Figure 6.1. Structures impliquées dans la planification et l’exécution du mouvement.

Figure adaptée de Drew et Marigold (Drew & Marigold, 2015). Le cortex moteur primaire (en vert) est la principale cible de notre étude. Les structures pouvant aussi être impliquées dans la tâche de précision à la marche sont représentées en gras.

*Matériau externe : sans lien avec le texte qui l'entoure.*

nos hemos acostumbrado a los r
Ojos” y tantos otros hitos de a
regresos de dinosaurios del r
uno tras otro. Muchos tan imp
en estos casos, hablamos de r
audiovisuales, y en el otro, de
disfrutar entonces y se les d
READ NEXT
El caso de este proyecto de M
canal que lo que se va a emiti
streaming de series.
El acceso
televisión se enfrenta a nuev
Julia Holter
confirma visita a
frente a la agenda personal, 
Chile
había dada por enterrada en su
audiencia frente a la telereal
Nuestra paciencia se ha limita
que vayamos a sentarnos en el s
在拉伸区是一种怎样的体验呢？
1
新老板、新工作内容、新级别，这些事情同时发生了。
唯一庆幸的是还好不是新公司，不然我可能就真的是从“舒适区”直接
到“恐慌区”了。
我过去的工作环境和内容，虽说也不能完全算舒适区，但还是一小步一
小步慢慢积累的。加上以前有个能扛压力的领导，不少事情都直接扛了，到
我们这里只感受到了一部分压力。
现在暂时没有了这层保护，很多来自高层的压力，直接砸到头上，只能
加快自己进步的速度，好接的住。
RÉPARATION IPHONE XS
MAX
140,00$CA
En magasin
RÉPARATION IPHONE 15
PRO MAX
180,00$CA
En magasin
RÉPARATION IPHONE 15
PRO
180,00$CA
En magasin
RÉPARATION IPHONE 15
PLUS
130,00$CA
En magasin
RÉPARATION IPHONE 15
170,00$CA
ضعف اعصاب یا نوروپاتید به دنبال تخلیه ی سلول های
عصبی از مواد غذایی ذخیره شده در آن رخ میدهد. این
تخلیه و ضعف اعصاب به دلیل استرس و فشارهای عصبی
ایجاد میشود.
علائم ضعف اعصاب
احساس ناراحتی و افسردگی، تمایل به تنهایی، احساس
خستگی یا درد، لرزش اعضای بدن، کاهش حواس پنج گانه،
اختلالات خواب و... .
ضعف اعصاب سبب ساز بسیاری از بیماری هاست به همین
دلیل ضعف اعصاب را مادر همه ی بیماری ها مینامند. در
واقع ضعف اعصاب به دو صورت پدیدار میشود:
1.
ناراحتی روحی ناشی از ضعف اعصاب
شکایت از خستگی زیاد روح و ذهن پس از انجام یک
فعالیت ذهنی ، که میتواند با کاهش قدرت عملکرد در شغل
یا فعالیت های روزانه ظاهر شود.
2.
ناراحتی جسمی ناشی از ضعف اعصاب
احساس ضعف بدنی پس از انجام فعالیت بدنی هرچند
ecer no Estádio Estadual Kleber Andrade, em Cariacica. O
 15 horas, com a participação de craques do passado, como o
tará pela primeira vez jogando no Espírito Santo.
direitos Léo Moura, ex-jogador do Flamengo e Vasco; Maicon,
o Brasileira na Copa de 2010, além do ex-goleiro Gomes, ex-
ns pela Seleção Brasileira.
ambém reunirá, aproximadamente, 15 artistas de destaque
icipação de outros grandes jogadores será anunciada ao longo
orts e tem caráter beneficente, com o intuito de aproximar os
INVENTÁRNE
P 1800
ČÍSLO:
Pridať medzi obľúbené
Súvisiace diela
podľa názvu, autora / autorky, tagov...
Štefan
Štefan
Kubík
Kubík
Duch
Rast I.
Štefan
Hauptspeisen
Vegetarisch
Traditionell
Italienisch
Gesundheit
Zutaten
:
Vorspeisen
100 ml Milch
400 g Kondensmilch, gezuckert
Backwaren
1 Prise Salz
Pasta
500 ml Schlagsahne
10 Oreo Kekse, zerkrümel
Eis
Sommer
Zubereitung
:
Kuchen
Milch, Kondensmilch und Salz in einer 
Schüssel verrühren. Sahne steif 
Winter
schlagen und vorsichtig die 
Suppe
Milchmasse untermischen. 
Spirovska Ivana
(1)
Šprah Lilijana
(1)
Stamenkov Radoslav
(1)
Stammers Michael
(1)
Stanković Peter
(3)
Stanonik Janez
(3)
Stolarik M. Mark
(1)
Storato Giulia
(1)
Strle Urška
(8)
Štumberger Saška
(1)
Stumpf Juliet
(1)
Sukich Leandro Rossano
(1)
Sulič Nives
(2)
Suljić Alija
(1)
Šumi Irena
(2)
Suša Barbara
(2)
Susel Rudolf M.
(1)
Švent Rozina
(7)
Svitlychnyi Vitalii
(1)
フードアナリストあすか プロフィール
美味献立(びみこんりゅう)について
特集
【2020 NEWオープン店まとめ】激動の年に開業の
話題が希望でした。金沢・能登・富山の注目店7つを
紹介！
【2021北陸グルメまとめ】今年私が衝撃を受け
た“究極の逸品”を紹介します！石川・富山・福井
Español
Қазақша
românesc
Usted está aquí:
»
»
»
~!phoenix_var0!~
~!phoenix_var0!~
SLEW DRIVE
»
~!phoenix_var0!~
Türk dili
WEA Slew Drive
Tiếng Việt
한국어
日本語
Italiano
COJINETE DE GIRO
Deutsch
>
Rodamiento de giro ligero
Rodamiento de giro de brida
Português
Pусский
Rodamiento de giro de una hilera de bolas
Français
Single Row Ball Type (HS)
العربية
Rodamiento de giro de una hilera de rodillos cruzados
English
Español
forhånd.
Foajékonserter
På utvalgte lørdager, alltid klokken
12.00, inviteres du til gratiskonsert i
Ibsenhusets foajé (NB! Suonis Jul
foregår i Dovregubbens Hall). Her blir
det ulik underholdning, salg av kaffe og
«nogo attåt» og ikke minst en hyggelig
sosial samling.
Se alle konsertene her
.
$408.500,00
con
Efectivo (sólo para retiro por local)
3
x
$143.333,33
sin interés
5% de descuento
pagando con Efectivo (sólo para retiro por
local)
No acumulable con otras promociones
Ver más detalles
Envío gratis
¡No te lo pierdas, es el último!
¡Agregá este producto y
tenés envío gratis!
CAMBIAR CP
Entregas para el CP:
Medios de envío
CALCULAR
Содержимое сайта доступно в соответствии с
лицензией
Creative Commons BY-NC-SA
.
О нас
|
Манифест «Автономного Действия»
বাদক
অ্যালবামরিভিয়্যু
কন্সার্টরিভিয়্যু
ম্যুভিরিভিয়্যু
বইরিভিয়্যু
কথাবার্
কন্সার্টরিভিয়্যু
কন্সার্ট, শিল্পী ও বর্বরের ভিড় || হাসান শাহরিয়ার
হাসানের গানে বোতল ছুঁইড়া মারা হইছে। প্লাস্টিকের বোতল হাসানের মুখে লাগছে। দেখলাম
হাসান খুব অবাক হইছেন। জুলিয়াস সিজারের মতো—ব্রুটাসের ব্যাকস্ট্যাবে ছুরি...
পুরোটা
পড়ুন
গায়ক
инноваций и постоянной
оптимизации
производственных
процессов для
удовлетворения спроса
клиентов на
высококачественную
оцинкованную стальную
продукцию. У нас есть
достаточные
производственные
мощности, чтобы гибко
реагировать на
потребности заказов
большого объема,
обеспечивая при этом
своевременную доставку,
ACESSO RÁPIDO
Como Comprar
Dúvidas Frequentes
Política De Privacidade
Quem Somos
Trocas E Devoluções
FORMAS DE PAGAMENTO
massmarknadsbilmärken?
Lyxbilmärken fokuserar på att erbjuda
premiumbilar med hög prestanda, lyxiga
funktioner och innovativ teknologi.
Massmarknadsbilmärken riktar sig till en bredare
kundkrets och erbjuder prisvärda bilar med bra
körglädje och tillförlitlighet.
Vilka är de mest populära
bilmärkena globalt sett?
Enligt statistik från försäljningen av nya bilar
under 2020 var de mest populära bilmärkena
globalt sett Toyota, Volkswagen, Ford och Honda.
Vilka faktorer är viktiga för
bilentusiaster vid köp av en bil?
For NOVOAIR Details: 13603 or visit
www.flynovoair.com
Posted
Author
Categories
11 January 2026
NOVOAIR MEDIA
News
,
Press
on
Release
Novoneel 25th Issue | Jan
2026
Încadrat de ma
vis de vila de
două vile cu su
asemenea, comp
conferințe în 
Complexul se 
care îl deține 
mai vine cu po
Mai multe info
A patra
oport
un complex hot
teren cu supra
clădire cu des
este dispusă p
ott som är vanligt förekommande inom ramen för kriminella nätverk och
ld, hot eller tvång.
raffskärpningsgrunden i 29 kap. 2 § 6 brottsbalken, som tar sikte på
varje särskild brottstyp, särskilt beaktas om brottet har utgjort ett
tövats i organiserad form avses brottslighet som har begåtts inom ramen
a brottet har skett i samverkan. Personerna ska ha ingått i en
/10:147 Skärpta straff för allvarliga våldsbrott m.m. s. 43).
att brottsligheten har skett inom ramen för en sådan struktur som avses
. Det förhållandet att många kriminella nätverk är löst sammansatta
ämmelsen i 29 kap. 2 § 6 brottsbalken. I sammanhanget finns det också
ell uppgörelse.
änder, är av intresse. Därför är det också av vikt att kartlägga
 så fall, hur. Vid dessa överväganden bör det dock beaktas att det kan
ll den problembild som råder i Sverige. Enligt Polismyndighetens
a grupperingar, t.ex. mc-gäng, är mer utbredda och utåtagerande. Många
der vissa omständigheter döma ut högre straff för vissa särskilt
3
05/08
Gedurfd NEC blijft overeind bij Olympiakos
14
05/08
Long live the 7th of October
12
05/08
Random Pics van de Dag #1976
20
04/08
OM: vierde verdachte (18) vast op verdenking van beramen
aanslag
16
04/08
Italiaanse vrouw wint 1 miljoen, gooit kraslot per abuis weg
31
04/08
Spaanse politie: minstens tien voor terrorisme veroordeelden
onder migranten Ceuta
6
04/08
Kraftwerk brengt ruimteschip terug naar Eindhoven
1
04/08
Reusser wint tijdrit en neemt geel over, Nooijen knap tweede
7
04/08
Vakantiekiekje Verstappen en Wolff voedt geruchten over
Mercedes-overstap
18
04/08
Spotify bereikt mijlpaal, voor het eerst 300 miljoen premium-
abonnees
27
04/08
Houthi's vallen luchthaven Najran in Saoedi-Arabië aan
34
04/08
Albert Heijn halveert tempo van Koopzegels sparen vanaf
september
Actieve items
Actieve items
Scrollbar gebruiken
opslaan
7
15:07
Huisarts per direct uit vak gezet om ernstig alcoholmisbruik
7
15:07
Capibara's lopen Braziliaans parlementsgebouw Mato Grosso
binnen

En conclusion, cette thèse démontre que le fait de réaliser la tâche de précision suffit à augmenter l’excitabilité corticospinale chez des sujets en santé et des individus avec une LMi. Des facteurs, tels que la performance ou un effet d’apprentissage pendant la tâche, peuvent toutefois moduler cette augmentation. Il est aussi important de mentionner qu’il est possible de solliciter la voie corticospinale chez les patients indépendamment de leur niveau de douleur et de leur capacité

ambulatoire ou leur niveau/type de lésion incomplète. Enfin, bien que les études de cette thèse ne permettent pas de conclure sur la contribution relative des différentes structures dans la tâche, il est tout de même possible de suggérer qu’une tâche de marche de précision requière une intégration complexe de plusieurs structures afin d’effectuer le mouvement approprié.